Now Theology is like the map. Merely learning and thinking about the Christian doctrines, if you stop there, is less real and less exciting than the sort of thing my friend got in the desert. Doctrines are not God: they are only a kind of map. But the map is based on the experience of hundreds of people who really were in touch with God—experiences compared with which any thrills or pious feelings you or I are likely to get on our own way are very elementary and very confused. And secondly, if you want to get any further, you must use the map. You see, what happened to that man in the desert may have been real, and was certainly exciting, but nothing comes of it. It leads nowhere. There is nothing to do about it. In fact, that is just why a vague religion—all about feeling God in nature, and so on—is so attractive. It is all thrills and no work; like watching the waves from the beach. But you will not get to Newfoundland by studying the Atlantic that way, and you will not get eternal life by simply feeling the presence of God in flowers or music. Neither will you get anywhere by looking at maps without going to sea. Nor will you be very safe if you go to sea without a map.

The Joyful Christian

On heaven:

Scripture and tradition habitually put the joys of Heaven into the scale against the sufferings of earth, and no solution of the problem of pain which does not do so can be called a Christian one. We are very shy nowadays of even mentioning Heaven. We are afraid of the jeer about “pie in the sky,” and of being told that we are trying to “escape” from the duty of making a happy world here and now into dreams of a happy world elsewhere. But either there is “pie in the sky” or there is not. If there is not, then Christianity is false, for this doctrine is woven into its whole fabric. If there is, then this truth, like any other, must be faced, whether it is useful at political meetings or no. Again, we are afraid that Heaven is a bribe, and that if we make it our goal we shall no longer be disinterested. It is not so. Heaven offers nothing that a mercenary soul can desire. It is safe to tell the pure in heart that they shall see God, for only the pure in heart want to. There are rewards that do not sully motives. A man’s love for a woman is not mercenary because he wants to marry her, nor his love for poetry mercenary because he wants to read it, nor his love of exercise less disinterested because he wants to run and leap and walk. Love, by definition, seeks to enjoy its object.

The Problem of Pain

Hungering for Righteousness

Whoever hungers for righteousness wants to live actively according to God’s righteousness; this is proper for the person with a good heart. One who thirsts for righteousness wants to acquire the knowledge of God that one can gain only by studying the Scriptures. This is fitting for the person with an attentive heart.

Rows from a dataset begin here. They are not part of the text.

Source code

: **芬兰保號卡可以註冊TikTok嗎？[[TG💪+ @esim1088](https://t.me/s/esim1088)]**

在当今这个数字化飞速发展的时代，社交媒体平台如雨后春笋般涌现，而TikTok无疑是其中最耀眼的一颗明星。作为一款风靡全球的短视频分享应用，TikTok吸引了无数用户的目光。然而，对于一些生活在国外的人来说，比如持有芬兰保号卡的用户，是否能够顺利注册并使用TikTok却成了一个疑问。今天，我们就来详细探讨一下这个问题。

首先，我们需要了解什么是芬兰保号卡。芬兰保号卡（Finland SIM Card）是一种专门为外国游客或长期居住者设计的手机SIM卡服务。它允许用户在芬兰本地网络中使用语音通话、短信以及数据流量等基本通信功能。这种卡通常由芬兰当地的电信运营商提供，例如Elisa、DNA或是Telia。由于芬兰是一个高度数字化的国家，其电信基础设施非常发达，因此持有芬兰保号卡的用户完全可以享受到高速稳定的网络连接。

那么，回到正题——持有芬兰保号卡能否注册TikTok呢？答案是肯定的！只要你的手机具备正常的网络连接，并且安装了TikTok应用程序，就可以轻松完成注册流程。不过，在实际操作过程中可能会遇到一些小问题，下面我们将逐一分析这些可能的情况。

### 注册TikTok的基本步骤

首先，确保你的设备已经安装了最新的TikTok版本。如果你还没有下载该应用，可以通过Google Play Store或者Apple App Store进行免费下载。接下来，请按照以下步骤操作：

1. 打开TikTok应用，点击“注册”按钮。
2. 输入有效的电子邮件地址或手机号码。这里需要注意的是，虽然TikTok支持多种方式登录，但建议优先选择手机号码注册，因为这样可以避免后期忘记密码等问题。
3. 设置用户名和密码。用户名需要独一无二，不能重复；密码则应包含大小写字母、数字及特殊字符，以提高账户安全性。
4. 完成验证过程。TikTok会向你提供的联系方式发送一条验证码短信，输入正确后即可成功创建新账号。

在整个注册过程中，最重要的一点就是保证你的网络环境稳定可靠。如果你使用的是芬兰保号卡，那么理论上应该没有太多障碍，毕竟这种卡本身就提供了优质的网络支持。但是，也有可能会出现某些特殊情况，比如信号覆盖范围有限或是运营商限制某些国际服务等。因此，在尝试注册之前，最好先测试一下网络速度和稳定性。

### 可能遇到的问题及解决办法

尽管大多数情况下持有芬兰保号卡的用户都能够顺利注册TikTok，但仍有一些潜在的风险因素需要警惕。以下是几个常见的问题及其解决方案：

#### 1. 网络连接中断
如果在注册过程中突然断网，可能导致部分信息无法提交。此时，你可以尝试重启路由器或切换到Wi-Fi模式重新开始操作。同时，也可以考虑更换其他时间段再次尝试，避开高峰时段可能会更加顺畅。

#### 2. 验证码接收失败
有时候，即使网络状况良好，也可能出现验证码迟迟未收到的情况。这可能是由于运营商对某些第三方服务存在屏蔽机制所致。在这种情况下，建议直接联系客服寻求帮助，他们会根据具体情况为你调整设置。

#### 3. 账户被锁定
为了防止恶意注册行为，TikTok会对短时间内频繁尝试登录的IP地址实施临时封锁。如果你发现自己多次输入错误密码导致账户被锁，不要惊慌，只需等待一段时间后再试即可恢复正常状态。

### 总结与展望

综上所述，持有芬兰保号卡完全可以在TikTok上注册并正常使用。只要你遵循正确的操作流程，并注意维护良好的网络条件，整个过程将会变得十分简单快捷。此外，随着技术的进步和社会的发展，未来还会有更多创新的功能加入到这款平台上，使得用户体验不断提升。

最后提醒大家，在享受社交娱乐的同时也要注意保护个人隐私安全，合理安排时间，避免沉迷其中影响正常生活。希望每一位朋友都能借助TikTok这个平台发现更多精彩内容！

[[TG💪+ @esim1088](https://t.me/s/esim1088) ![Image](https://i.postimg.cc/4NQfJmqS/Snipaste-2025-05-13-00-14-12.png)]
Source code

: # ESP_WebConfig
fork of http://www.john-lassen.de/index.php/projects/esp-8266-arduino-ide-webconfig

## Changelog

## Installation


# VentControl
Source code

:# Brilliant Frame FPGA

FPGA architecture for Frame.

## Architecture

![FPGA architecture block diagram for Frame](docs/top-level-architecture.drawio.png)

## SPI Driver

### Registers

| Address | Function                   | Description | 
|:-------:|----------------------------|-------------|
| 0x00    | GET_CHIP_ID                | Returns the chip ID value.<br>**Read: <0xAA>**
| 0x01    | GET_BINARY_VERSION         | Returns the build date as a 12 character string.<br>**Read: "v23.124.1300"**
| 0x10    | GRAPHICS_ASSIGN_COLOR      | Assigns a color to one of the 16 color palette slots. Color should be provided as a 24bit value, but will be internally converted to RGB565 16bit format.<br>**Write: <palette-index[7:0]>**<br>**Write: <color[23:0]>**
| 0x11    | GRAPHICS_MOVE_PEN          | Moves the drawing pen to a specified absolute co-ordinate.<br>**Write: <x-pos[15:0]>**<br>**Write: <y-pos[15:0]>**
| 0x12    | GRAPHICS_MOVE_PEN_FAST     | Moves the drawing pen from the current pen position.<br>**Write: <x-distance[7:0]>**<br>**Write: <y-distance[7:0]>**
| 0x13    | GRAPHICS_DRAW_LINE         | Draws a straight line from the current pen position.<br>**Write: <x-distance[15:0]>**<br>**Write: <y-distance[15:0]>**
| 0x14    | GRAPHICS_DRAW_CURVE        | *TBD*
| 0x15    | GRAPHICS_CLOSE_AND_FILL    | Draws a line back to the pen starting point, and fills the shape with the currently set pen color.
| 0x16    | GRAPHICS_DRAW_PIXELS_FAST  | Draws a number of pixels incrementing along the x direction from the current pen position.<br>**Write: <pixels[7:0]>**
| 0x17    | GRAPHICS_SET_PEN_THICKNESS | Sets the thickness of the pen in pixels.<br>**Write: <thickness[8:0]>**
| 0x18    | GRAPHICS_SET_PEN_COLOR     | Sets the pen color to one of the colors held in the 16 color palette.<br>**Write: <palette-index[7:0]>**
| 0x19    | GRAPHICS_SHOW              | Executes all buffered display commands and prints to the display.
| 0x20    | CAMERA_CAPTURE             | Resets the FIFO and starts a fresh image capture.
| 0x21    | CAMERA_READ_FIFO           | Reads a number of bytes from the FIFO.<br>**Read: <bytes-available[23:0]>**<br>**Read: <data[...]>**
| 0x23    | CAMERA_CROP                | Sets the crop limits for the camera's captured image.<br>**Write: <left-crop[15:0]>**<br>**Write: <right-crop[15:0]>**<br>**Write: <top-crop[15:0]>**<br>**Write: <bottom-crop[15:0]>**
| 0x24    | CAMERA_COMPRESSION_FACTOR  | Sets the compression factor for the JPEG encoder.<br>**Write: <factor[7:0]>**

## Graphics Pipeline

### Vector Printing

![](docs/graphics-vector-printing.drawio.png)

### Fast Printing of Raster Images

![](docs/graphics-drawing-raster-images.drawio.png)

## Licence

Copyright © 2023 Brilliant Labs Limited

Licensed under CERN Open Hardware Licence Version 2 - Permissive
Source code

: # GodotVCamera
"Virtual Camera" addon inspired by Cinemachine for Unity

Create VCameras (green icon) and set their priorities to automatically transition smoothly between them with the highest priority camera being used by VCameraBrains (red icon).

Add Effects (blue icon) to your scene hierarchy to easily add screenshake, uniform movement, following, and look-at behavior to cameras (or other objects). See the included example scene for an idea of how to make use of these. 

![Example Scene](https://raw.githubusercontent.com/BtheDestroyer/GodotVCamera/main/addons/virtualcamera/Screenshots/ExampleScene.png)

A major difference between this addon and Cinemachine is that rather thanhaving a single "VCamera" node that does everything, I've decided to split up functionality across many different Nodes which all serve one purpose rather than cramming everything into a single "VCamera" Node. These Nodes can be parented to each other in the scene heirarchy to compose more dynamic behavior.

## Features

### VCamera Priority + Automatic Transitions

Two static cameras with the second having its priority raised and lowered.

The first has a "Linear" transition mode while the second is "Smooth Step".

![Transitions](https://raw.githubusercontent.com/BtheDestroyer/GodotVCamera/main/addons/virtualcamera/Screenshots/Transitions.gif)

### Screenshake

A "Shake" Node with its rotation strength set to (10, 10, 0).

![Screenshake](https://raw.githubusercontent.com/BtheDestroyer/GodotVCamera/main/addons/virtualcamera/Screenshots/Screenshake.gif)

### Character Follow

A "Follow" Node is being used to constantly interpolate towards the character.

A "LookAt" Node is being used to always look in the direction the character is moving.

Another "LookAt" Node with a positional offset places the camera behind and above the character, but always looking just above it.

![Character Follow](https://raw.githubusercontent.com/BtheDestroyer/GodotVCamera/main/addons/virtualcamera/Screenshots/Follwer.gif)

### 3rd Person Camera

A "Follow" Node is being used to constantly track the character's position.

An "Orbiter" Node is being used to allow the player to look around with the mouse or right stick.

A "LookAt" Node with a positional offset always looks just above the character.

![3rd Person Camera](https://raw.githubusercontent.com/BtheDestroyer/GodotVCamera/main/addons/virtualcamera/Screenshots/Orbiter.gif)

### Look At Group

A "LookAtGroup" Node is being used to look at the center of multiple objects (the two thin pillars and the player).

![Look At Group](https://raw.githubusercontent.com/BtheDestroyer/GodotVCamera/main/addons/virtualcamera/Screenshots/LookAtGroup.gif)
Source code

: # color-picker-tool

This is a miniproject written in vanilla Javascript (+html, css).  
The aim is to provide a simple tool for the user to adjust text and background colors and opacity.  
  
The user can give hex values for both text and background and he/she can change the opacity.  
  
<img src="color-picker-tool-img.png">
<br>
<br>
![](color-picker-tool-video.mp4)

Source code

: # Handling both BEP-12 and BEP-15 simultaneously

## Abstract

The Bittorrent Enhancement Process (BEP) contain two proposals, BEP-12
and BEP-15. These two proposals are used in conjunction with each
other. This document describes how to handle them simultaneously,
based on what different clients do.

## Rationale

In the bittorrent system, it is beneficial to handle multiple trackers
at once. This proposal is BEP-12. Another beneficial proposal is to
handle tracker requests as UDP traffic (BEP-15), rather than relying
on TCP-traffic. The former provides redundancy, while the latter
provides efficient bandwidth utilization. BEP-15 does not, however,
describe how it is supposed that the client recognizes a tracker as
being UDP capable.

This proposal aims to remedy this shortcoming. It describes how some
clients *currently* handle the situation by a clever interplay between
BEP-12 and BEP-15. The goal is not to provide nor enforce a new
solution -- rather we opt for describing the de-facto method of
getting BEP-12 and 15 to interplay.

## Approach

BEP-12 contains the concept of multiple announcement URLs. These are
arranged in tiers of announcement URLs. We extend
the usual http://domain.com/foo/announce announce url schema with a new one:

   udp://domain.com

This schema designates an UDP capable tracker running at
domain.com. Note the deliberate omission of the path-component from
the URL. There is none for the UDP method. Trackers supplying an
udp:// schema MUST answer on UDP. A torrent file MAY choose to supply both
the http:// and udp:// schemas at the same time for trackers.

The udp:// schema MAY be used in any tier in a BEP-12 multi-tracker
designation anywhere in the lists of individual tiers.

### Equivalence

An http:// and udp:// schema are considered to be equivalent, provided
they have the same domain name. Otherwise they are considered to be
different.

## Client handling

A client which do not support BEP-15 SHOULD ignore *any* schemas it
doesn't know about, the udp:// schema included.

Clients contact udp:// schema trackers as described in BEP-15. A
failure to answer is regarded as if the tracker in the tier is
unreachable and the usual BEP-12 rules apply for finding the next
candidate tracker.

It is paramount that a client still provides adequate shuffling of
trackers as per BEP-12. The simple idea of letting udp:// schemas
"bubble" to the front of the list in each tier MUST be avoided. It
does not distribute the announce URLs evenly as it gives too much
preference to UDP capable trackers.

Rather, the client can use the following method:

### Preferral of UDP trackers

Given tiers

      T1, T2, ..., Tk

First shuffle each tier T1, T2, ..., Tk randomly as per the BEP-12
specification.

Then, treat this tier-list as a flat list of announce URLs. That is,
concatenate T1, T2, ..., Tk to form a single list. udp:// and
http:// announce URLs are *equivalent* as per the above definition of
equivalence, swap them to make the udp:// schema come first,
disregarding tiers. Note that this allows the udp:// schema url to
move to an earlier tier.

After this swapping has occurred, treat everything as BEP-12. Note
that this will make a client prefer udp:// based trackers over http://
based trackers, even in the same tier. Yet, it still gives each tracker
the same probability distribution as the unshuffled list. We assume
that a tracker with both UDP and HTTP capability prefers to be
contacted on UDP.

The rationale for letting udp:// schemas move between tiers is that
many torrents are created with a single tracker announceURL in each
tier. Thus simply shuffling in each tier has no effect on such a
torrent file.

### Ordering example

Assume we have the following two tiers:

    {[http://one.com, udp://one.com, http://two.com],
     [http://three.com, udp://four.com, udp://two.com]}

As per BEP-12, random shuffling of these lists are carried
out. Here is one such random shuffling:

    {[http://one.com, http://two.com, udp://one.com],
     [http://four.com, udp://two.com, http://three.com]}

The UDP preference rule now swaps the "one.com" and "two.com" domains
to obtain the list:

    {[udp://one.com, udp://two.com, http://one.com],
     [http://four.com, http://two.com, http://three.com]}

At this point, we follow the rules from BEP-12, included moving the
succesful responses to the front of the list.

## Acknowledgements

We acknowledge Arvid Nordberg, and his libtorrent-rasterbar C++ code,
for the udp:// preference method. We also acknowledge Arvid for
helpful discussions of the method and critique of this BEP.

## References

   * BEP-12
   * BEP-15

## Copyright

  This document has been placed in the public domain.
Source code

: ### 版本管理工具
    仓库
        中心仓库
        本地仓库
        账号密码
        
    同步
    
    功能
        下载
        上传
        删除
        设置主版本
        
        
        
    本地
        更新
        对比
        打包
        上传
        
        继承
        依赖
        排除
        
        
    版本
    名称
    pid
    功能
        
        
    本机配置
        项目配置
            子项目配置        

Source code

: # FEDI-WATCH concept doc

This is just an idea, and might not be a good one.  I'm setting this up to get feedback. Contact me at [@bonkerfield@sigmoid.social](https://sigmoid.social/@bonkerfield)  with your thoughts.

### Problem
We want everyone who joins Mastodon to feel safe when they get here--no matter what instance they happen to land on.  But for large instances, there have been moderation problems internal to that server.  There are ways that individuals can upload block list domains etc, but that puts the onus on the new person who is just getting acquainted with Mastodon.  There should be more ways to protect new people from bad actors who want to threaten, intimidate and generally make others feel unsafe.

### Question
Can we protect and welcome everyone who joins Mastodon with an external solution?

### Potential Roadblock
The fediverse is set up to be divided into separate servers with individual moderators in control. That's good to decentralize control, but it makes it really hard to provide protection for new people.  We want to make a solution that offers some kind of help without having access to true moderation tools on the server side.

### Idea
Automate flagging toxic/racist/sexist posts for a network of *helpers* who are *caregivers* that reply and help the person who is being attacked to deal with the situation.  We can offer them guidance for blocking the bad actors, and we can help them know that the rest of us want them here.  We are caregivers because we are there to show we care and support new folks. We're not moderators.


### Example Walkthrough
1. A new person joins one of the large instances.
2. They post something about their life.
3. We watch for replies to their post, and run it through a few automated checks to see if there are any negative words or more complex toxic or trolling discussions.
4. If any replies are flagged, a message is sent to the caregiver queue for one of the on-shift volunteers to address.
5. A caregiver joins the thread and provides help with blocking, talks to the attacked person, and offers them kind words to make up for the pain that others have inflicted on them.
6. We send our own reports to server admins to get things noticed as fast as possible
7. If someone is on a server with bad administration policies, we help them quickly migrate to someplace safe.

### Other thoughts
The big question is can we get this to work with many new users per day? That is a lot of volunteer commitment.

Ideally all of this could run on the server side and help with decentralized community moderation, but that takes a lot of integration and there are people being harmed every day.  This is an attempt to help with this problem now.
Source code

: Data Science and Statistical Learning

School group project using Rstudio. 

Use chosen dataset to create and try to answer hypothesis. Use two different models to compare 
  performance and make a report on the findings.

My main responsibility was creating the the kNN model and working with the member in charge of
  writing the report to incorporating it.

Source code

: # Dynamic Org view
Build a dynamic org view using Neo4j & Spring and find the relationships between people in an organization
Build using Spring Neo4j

–Anonymous, Incomplete Work on Matthew, Homily 9

Perfect Blessedness

“Blessed are the poor in spirit, for theirs is the kingdom of heaven.” The Lord taught by way of example that the glory of human ambition must be left behind when he said, “The Lord your God shall you adore and him only shall you serve.” And when he announced through the prophets that he would choose a people humble and in awe of his words, he introduced the perfect Beatitude as humility of spirit. Therefore he defines those who are inspired as people aware that they are in possession of the heavenly kingdom. Nothing belongs to anyone as being properly one’s own, but all have the same things by the gift of a single parent. They have been given the first things needed to come into life and have been supplied with the means to use them.

–Hilary of Poitiers, On Matthew 4.2

What We Shall Be

The believer in Christ has already died to his old life and has been born again by faith, but it is not yet clear what the full extent of that new life will be. However, we do at least know that we shall be immortal and unchanging, because we shall enjoy the contemplation of God’s eternity. Because we shall be blessed we shall be like Christ, yet at the same time we shall be unlike him because he is our Creator and we are only creatures.